[PROVIDED MATERIAL]
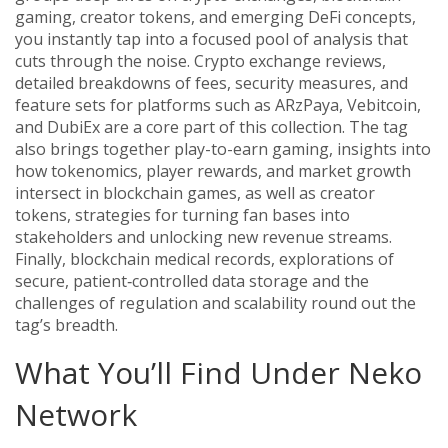
gaming, creator tokens, and emerging DeFi concepts
,
you instantly tap into a focused pool of analysis that
cuts through the noise.
Crypto exchange reviews
,
detailed breakdowns of fees, security measures, and
feature sets for platforms such as ARzPaya, Vebitcoin,
and DubiEx
are a core part of this collection. The tag
also brings together
play-to-earn gaming
,
insights into
how tokenomics, player rewards, and market growth
intersect in blockchain games
, as well as
creator
tokens
,
strategies for turning fan bases into
stakeholders and unlocking new revenue streams
.
Finally,
blockchain medical records
,
explorations of
secure, patient‑controlled data storage and the
challenges of regulation and scalability
round out the
tag’s breadth.
What You’ll Find Under Neko
Network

[WHAT NEEDS TO BE DONE]
Write only the number of lines in the data above that include "creator".

[RESPONSE BOX]
2